Professional wrestling fans who watched matches on television or in person at Memorial Hall or Municipal Auditorium in the sport’s heydey knew the name Bob Geigel.
After wrestling for a time as a villain who was often booed by the fans, Geigel became one of the area’s most popular performers. Fans flocked to see him do battle with rival Bulldog Bob Brown, who had been a tag-team partner ealry in their careers, and other wrestlers the fans disliked.
“He was as tough as tough got,” former wrestler Harley Race said.
Race was emotional while speaking those words Friday, one day after the death of Geigel.
Geigel passed away Thursday at the age of 90. Reports on websites that cover today’s professional wrestling indicated that Geigel had suffered a broken hip earlier this year and had been battling Alzheimer’s disease.
After a stint in the Navy, Geigel got into athletics while attending the University of Iowa, where he played football and wrestled. He finished third in the 191-pound weight class at the 1948 NCAA wrestling championships.
Geigel got started in professional wrestling in Texas during the 1950s, and he became promoter of the matches in Kansas City in 1963. His business partners included Race — who eventually became world champion, as recognized by the National Wrestling Alliance, on several occasions — as well as previous world champion Pat O’Connor. Geigel served three times as president of the NWA, which sanctioned matches in Kansas City and many other areas in the United States as well as several other countries.
Geigel retired from wrestling on a regular basis in 1976 but occasionally returned to the ring after that.
Geigel’s group also became involved in promoting wrestling in St. Louis before giving up the business in 1988 because of the expansion of the organization now known as World Wrestling Entertainment.

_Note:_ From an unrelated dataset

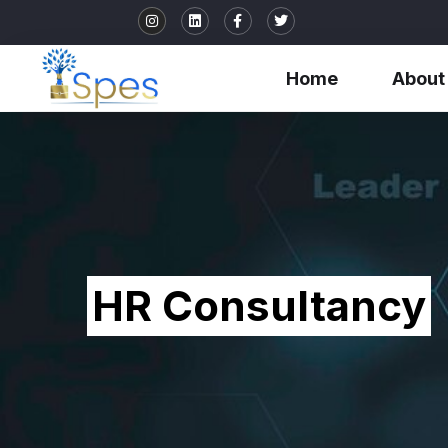
Home
About
HR Consultancy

After retiring from wrestling, Geigel worked in security at The Woodlands racetrack in Kansas City, Kan. Geigel loved it when fans would come up and talk wrestling with him as well as former wrestlers Brown, Rufus R. Jones and Mike George, who all worked at the track.
Fans who didn’t otherwise know could have gotten the idea that Geigel was a wrestler by the strength of his handshake or the bumps on his shaved head left from a few chair shots and other spills during matches.
“Bob was one of the nicest guys who has ever been in professional wrestling,” Race said. “He was a super all-around good guy.”